→ **Problem**
Skip the pictures. Output only the lines below starting at the line with "strategic planning. The future appears brig" and ending at the line with "that you go", both ends included, exactly as they are.

→ **Records supplied**
· · · ·
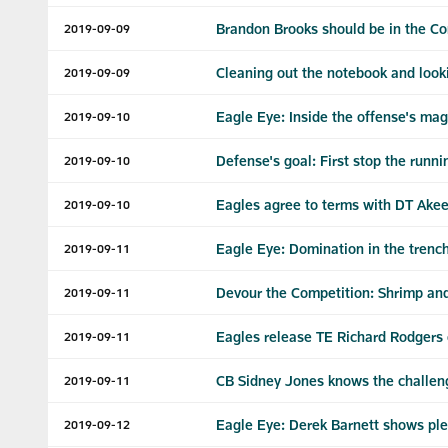
Brandon Brooks should be in the Co
2019-09-09
Cleaning out the notebook and look
2019-09-09
Eagle Eye: Inside the offense's mag
2019-09-10
Defense's goal: First stop the runni
2019-09-10
Eagles agree to terms with DT Akee
2019-09-10
Eagle Eye: Domination in the trench
2019-09-11
Devour the Competition: Shrimp and
2019-09-11
Eagles release TE Richard Rodgers o
2019-09-11
CB Sidney Jones knows the challeng
2019-09-11
Eagle Eye: Derek Barnett shows ple
2019-09-12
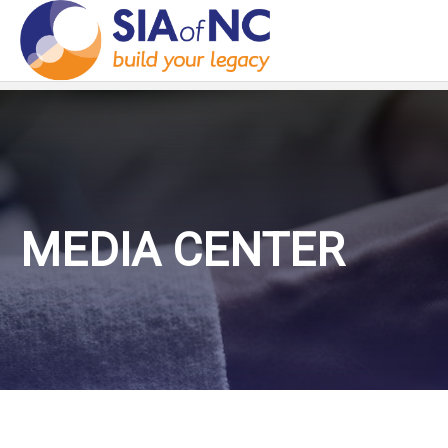
MEDIA CENTER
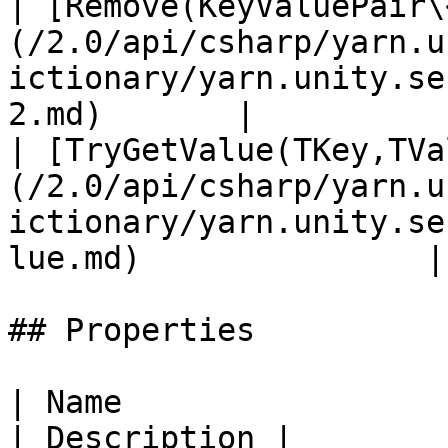
| [Remove(KeyValuePair\
(/2.0/api/csharp/yarn.u
ictionary/yarn.unity.se
2.md)       |           
| [TryGetValue(TKey,TVa
(/2.0/api/csharp/yarn.u
ictionary/yarn.unity.se
lue.md)               |
## Properties

| Name                                                                                                                   
| Description |
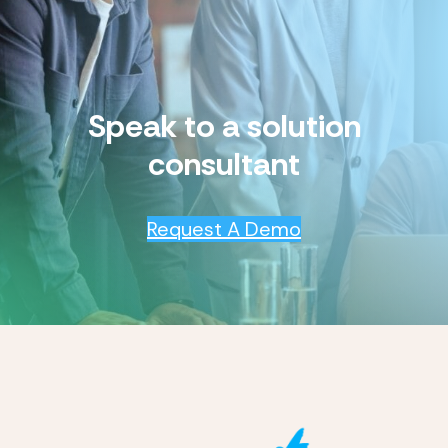
Speak to a solution
consultant
Request A Demo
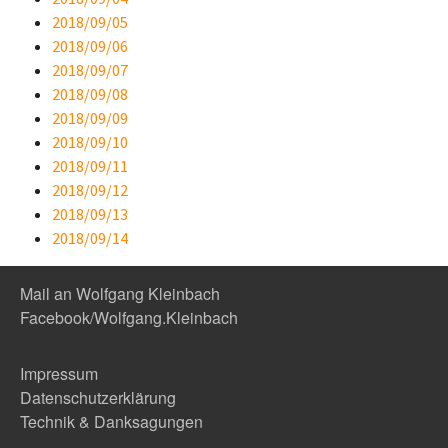
2018/09/05
2018/09/06
2018/09/07
2018/09/08
2018/09/09
2018/09/10
2018/09/11
2018/09/12
2018/09/13
2018/09/14
Mail an Wolfgang Kleinbach
Facebook/Wolfgang.Kleinbach
Impressum
Datenschutzerklärung
Technik & Danksagungen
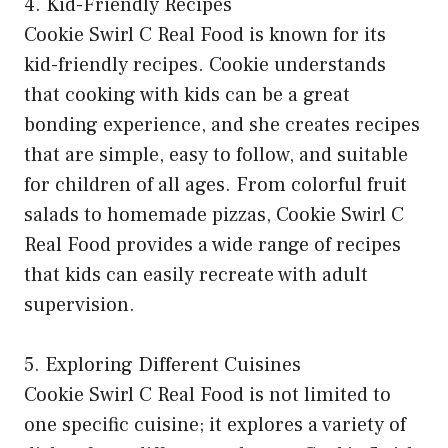
4. Kid-Friendly Recipes
Cookie Swirl C Real Food is known for its
kid-friendly recipes. Cookie understands
that cooking with kids can be a great
bonding experience, and she creates recipes
that are simple, easy to follow, and suitable
for children of all ages. From colorful fruit
salads to homemade pizzas, Cookie Swirl C
Real Food provides a wide range of recipes
that kids can easily recreate with adult
supervision.
5. Exploring Different Cuisines
Cookie Swirl C Real Food is not limited to
one specific cuisine; it explores a variety of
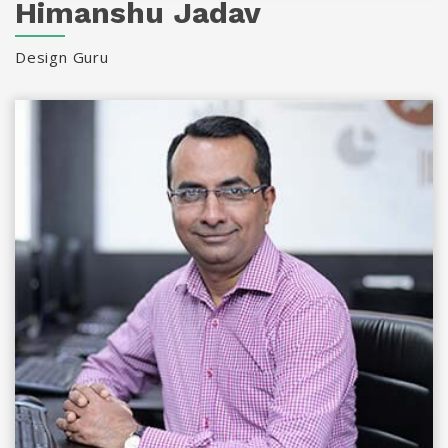
Himanshu Jadav
Design Guru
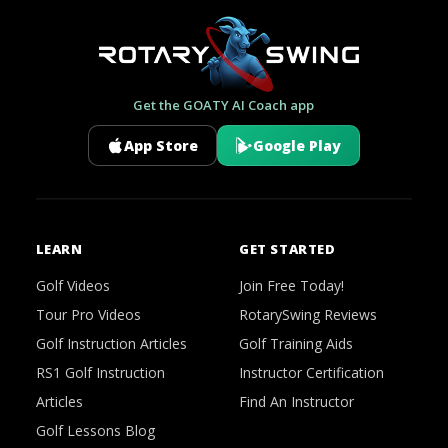
Get the GOATY AI Coach app
App Store
Google Play
LEARN
GET STARTED
Golf Videos
Join Free Today!
Tour Pro Videos
RotarySwing Reviews
Golf Instruction Articles
Golf Training Aids
RS1 Golf Instruction
Instructor Certification
Articles
Find An Instructor
Golf Lessons Blog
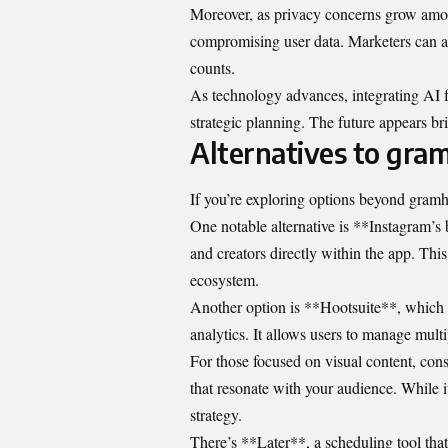
Moreover, as privacy concerns grow amon
compromising user data. Marketers can ad
counts.
As technology advances, integrating AI f
strategic planning. The future appears brig
Alternatives to gra
If you’re exploring options beyond gramho
One notable alternative is **Instagram’s b
and creators directly within the app. This
ecosystem.
Another option is **Hootsuite**, which 
analytics. It allows users to manage mult
For those focused on visual content, co
that resonate with your audience. While it
strategy.
There’s **Later**, a scheduling tool that 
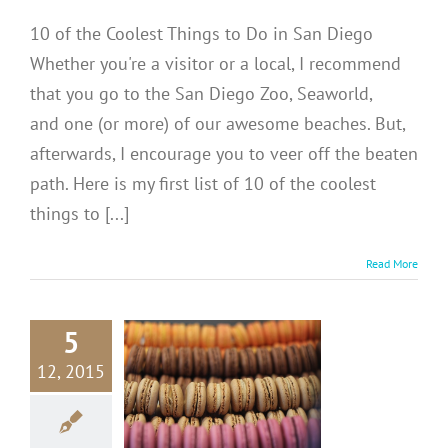
10 of the Coolest Things to Do in San Diego
Whether you're a visitor or a local, I recommend
that you go to the San Diego Zoo, Seaworld,
and one (or more) of our awesome beaches. But,
afterwards, I encourage you to veer off the beaten
path. Here is my first list of 10 of the coolest
things to [...]
Read More
5
RANCE:
12, 2015
aduree
acarons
· · · ·
→ **Problem solution**
strategic planning. The future appears brig
Alternatives to gra
If you’re exploring options beyond gramho
One notable alternative is **Instagram’s b
and creators directly within the app. This
ecosystem.
Another option is **Hootsuite**, which 
analytics. It allows users to manage mult
For those focused on visual content, co
that resonate with your audience. While it
strategy.
There’s **Later**, a scheduling tool that 
10 of the Coolest Things to Do in San Diego
Whether you're a visitor or a local, I recommend
that you go to the San Diego Zoo, Seaworld,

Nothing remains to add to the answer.